__Passage provided__:
·····
"The Town" floated out of the Venice Film Festival on a cloud of Oscar buzz, and heading into the weekend, most box-office prognosticators expected Ben Affleck's drama to win the #1 spot.
But who could have predicted that "The Town" would net $23.5 million, a September record for Warner Bros.? Now there's no doubting that the guy who once starred in "Gigli" and "Jersey Girl" has a serious Oscar hopeful on his hands.
"Typically September releases turn out to be Oscar frauds," said Jeff Bock, box-office analyst for Exhibitor Relations. "Not so with 'The Town,' as it has the reviews and b.o. to not only talk the talk, but walk the walk. Being #1 at the box office always helps the cause of any film, as it garners massive amounts of media attention."
Affleck's Boston bank-robber tale is not only a contender for one of the 10 Best Picture nominations, but could land a nod in an acting category as well. "Either Jon Hamm or Jeremy Renner could easily end up in the Supporting Actor category," said BoxOffice.com editor Phil Contrino, citing the film's robust ticket sales.
Another Boston-centric crime drama, "The Departed," opened to similar numbers and critical acclaim in 2006. The Martin Scorsese film eventually nabbed five Oscar nominations, including Mark Wahlberg's nod for Supporting Actor, and won four of them (including Best Picture and Best Director). Few would argue that Affleck's movie will mirror the awards-season success of Scorsese's, but as Contrino notes, "The Academy has a history of rewarding crime flicks that catch on in a major way and ultimately transcend their genre."
·····
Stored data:
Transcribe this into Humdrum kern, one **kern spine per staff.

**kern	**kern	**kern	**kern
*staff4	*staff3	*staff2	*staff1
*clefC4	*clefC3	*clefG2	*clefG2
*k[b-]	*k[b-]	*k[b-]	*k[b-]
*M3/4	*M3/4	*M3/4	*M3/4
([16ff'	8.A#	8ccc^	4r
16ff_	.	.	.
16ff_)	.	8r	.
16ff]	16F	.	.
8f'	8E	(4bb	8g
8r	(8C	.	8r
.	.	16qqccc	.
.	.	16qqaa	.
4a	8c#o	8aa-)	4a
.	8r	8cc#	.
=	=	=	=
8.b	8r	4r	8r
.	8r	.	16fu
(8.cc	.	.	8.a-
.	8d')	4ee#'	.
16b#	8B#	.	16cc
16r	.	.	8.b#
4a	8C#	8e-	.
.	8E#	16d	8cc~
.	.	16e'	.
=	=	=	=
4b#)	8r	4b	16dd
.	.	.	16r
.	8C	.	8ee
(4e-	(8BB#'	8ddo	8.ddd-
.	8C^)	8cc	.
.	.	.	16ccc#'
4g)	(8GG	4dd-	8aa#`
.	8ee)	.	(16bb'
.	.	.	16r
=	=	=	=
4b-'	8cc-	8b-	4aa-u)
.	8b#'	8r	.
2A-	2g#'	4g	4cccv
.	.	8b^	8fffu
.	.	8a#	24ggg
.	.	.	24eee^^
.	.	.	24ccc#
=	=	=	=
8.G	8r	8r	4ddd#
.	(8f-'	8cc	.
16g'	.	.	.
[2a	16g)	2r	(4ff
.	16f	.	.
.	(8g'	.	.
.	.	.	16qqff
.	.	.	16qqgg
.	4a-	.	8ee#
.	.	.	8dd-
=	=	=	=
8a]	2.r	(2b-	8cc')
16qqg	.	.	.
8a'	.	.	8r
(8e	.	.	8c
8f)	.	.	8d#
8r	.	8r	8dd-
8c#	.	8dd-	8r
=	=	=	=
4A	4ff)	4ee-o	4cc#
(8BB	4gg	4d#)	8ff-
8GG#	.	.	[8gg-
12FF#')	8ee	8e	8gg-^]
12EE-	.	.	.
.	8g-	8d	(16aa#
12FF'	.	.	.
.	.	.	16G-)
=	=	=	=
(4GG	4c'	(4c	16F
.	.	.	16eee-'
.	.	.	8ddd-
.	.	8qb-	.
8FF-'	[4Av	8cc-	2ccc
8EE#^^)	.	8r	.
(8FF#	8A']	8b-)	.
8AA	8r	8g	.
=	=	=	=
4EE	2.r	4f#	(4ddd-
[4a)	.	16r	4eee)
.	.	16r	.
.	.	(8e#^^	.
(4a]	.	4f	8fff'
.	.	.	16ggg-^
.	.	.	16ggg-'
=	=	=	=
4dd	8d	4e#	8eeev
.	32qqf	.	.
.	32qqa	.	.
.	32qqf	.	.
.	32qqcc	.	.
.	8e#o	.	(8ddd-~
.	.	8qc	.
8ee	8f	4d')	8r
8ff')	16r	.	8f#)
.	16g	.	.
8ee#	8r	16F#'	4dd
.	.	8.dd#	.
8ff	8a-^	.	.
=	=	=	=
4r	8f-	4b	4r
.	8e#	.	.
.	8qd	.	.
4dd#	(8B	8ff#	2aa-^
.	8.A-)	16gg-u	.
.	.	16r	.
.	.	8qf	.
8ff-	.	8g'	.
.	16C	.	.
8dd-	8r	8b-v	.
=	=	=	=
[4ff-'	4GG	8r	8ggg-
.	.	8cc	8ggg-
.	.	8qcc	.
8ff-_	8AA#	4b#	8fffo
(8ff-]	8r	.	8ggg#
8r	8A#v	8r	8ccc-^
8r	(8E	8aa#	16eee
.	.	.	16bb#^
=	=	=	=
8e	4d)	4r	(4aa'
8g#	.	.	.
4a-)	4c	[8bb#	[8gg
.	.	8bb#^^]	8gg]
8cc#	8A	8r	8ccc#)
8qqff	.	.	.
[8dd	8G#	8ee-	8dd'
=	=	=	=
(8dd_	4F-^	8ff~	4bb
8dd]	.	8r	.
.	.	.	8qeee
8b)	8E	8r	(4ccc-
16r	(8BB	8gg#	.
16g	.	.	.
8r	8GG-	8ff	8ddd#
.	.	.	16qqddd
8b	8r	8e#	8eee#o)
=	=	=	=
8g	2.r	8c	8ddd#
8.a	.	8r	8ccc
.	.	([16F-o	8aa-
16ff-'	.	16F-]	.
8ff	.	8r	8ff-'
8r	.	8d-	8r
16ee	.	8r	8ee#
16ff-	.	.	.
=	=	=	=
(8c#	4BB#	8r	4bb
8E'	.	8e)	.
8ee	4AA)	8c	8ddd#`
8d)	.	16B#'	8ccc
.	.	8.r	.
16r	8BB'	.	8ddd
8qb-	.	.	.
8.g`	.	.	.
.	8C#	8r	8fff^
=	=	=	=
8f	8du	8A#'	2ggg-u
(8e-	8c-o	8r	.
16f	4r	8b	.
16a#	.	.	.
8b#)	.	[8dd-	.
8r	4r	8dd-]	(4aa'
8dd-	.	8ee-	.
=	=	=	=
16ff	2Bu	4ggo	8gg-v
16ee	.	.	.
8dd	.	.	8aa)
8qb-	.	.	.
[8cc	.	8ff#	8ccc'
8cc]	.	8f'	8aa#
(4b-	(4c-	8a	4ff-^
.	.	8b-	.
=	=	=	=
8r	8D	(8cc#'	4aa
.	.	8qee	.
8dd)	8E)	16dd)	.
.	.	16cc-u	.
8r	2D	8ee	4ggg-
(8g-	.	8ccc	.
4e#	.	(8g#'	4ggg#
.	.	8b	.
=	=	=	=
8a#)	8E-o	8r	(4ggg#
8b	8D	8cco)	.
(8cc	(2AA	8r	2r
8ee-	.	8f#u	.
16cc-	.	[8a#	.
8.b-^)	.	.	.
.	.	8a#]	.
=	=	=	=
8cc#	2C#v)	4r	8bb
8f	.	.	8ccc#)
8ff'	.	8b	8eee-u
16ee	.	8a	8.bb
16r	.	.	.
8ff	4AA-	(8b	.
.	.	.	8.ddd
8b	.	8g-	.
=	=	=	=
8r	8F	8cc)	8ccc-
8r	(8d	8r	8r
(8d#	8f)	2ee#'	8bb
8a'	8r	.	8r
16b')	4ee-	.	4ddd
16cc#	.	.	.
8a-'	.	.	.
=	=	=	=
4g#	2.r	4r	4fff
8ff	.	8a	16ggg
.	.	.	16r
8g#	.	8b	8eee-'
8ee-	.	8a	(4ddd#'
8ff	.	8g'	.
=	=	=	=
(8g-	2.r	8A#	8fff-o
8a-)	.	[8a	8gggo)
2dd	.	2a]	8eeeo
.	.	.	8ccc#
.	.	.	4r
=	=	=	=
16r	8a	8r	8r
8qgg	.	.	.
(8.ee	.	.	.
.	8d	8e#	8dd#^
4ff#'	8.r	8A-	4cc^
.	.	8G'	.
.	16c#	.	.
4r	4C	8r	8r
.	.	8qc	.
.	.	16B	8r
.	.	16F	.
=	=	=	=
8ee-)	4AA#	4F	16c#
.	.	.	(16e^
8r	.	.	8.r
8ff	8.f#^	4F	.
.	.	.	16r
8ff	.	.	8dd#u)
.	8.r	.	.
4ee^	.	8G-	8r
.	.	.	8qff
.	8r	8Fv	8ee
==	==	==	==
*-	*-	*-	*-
·····
__What to do__:
a - Update the article on the opening weekend of "The Town": rewrite the part that opens with the words containing "But who could" and closes with "on his hands.", changing "net" to "earn".
b - Give what follows the last sentence of the article on the opening weekend of "The Town".
The items aren't needed for the work that comes next.

__Responses in order__:
a -
But who could have predicted that "The Town" would earn $23.5 million, a September record for Warner Bros.? Now there's no doubting that the guy who once starred in "Gigli" and "Jersey Girl" has a serious Oscar hopeful on his hands.

b -
Oscar chances aside, what's most remarkable about "The Town" is the fact that it made so much money with stars not nearly as high-profile as the ones in "Departed."
"Affleck, Renner and Hamm are certainly no [Leonardo] DiCaprio, [Jack] Nicholson, and [Matt] Damon," Bock said. "That's why the debut of 'The Town' is all the more impressive. Affleck achieved this opening on concept, not star power, which is becoming increasingly more potent in Hollywood of late."
Much credit is due to Warners' marketing machine, which went to great lengths in TV ads to position "The Town" as more genre thriller than critical darling. "The ads punched up the proceedings by making the picture look (not just sound) like 'The Departed' and by using the Eminem song 'Not Afraid,' " noted Brandon Gray of Box Office Mojo.
Box-office success, of course, is not always a requirement for Oscar love. Just look at "The Hurt Locker," which won Best Picture over "Avatar" this year despite an anemic box-office showing. When the new nominations arrive early next year, we should expect a similar grouping of "Hurt Locker"-style small fare and "Avatar"-esque blockbusters.
"With 10 nominations for Best Picture, more than ever there are opportunities for smaller films and major blockbusters to be in the mix. One of those films is 'Inception,' which is a shoo-in for a Best Picture [nod]," Bock said. "This year we will see a mix of both types of films, but odds are, we won't have a smaller film win the award two years in a row, since it's never happened before 'The Hurt Locker.' "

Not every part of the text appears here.